- **EXERCISE INSTRUCTIONS**
• A. Edit the passage on line grouping: copy it from "he groups together" up to and including "parallelism and collinearity.", with "proximity" changed to "nearness".
• B. Using the passage on line grouping, answer these questions:
(i) Which section gives a criterion to test the collinearity between lines?
(ii) Who suggested guiding object recognition by matching perceptual groups of features?
(iii) What three major line groups are proposed?

- **GIVEN TEXT**
=== Section Start ===

Section 2 introduces previous research about feature grouping in object recognition. Section 3
explains a quality measure to detect two line junctions in an input image. Section 4 describes a
combination model to form local line groups and how junctions are linked to each other. Section 5
explains how related junctions are searched to form the salient line groups in a DP-based search
framework. Section 6 gives a criterion to test the collinearity between lines. Section 7 tests the
robustness of the junction detection algorithm by counting the number of detected junctions as a
function of the junction quality and whether a prominent junction from a single object is extracted
under an experimentally decided quality threshold. Section 8 presents the results of experiments using
synthetic and real images. Finally, Section 9 summarizes the results and draws conclusions.
2. Previous Research
Guiding object recognition by matching perceptual groups of features was suggested by Lowe [6]. In
SCERPO, his approach is to match a few significant groupings from certain arrangements of lines
found in images. Lowe has successfully incorporated grouping into an object recognition system. First,

he groups together lines thought particularly likely to come from the same object. Then, SCERPO looks
for groups of lines that have some property invariant with the camera viewpoint. For this purpose, he
proposes three major line groups – proximity, parallelism and collinearity.

=== Section End ===

Source records

=== Section Start ===

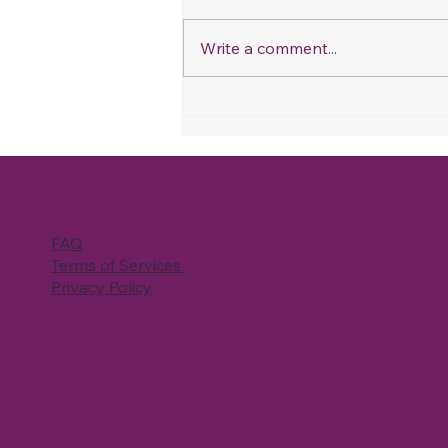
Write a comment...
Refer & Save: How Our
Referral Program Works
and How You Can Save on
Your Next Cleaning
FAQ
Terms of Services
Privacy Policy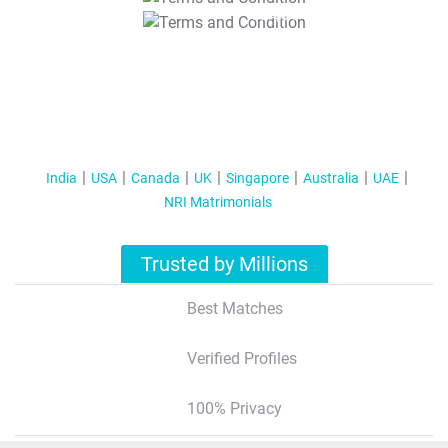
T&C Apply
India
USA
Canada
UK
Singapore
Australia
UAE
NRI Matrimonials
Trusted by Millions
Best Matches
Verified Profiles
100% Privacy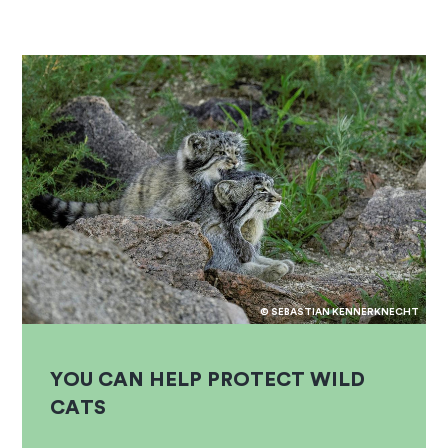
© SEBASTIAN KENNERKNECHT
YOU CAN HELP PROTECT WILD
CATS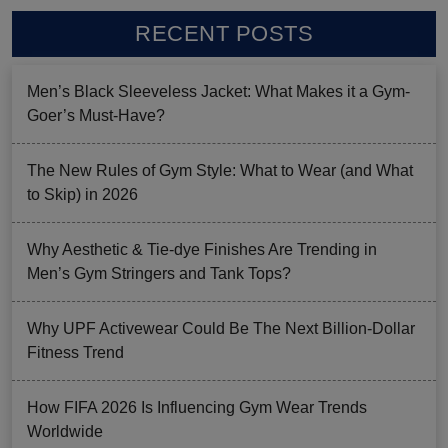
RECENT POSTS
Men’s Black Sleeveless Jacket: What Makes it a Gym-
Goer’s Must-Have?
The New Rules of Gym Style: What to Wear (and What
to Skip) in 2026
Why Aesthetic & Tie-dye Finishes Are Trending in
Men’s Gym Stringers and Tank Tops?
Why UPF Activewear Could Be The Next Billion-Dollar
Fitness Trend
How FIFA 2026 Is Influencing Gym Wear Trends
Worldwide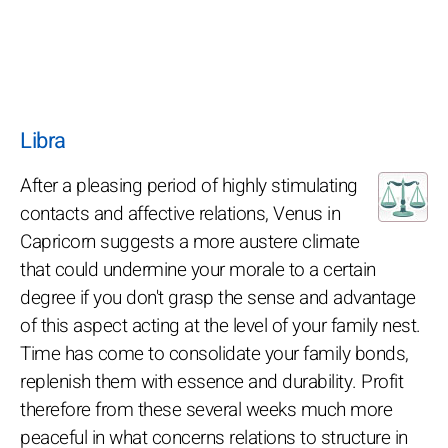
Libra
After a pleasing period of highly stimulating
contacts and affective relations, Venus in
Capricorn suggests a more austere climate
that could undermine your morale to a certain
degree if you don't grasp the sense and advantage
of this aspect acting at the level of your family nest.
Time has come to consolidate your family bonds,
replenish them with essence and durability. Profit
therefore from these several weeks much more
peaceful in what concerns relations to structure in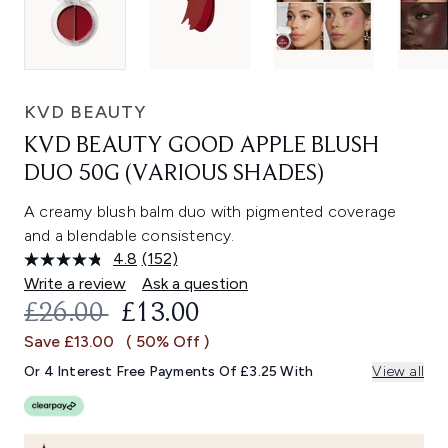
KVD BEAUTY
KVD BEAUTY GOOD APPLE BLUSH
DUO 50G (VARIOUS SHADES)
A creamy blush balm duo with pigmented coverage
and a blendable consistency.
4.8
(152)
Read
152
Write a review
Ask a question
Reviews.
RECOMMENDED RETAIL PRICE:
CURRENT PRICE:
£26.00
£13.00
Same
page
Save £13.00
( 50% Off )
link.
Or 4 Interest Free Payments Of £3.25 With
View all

=== Section End ===
=== Section Start ===

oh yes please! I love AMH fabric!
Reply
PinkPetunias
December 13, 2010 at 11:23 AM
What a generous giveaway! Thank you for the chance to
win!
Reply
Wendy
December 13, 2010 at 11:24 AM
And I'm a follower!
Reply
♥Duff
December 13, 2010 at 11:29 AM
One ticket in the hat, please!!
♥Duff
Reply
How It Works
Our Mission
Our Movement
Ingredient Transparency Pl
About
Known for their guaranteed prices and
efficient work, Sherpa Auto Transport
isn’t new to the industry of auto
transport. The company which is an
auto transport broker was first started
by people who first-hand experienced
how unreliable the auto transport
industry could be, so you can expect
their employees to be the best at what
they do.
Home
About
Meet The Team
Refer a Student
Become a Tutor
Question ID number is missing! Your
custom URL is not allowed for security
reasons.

=== Section End ===
=== Section Start ===

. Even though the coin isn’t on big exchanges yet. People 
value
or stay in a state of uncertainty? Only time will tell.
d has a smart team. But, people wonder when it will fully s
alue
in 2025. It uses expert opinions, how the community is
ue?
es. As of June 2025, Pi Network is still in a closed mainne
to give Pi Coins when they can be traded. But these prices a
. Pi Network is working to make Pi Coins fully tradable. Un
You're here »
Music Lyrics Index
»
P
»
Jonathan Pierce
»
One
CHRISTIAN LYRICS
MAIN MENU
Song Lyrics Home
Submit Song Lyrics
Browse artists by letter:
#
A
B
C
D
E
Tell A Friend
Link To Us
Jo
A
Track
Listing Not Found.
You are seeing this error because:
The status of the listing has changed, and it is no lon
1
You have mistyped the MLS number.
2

=== Section End ===

- **ANSWERS PER TASK**
• A.
he groups together lines thought particularly likely to come from the same object. Then, SCERPO looks
for groups of lines that have some property invariant with the camera viewpoint. For this purpose, he
proposes three major line groups – nearness, parallelism and collinearity.

• B.
(i) Section 6
(ii) Lowe
(iii) Proximity, parallelism and collinearity